Artigo

Ser ou não ser

“…Será mais nobre suportar na mente as flechadas da trágica fortuna, ou tomar armas contra um mar de obstáculos e, enfrentando-os, vencer?”
Hamlet, de William Shakespeare

Por favor, não leia esta coluna hoje. Estou sem inspiração, sem palavras, sem texto. Deu-me um maldito “branco.” É algo como esquecer o que se pretendia dizer no Teatro. Eu insisto, desista. Não vai dar em nada ir até o fim. Sei que, mesmo assim você vai ler. Vai ler porque quer saber como termina. E vai terminar como começou: sem dizer nada. Mesmo que o nada signifique alguma coisa – a Filosofia afirma que sim – e ele significa, certamente você vai me xingar porque leu. Leu porque quis. Ponto final.

Abrem-se se as cortinas. Terceiro sinal. O espetáculo vai começar. Que espetáculo? Fico pensando em criar um nome, um enredo, alguns personagens, um fim. Quem vai assistir? Quem vai produzir? Enrolo mais um parágrafo. Meu Deus do céu, você ainda não desistiu de ler? Que leitor insistente! Black-out. Silêncio. A plateia atenta espera os atores voltarem para o palco. As luzes continuam apagadas. Pontuação musical. As cortinas vão se abrindo lentamente

– Bravo! Bravo! Grita um espectador eufórico. Seria ele irmão de um dos atores? Qual foi mesmo o nome do espetáculo? Era um drama ou uma comédia? Alguém continua entre “as pernas”, escondida nos bastidores. A rotunda, desvelada, não guarda nenhum cenário. O ciclorama, remendado, reflete as luzes da última vara de refletores. O que dizer da bambolina, sambando na boca de cena, como se a qualquer momento fosse despencar? Peraí, a descrição deste Teatro remete a trama da peça ou a peça é apenas um adereço neste Teatro moribundo? Ele está aberto ou fechado? O Black-out foi para o espetáculo ou para o edifício?

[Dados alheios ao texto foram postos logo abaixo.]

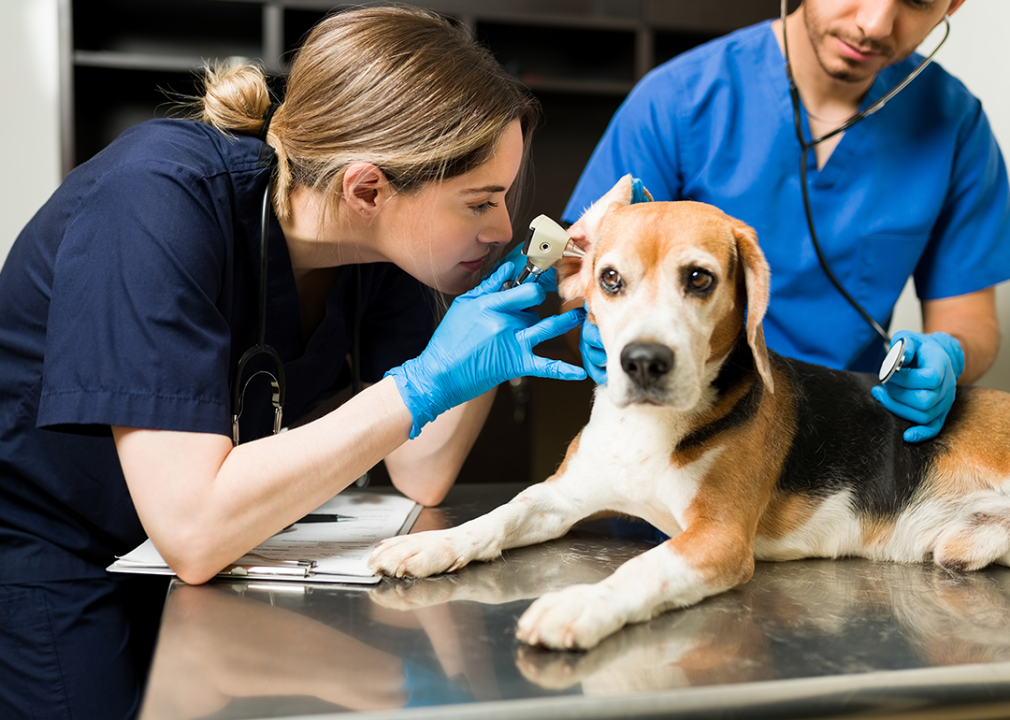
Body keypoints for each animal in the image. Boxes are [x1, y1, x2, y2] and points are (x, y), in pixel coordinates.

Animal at [367, 175, 1010, 650]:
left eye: (699, 278)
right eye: (610, 278)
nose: (643, 361)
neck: (646, 430)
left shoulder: (716, 539)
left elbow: (640, 570)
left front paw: (582, 604)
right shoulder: (562, 496)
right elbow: (503, 513)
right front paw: (432, 544)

“Ser ou não, eis a questão!” Putz. Dilema shakespereano. Chega pra lá, Hamlet! Meu Deus! “…Será mais nobre suportar na mente as flechadas da trágica fortuna, ou tomar armas contra um mar de obstáculos e, enfrentando-os, vencer? Morrer — dormir, nada mais; e dizer que pelo sono se findam as dores, como os mil abalos inerentes à carne — é a conclusão que devemos buscar. Morrer — dormir; dormir, talvez sonhar — eis o problema: pois os sonhos que vierem nesse sono de morte, uma vez livres deste invólucro mortal, fazem cismar. Esse é o motivo que prolonga a desdita desta vida.” E você ainda conseguiu chegar até aqui.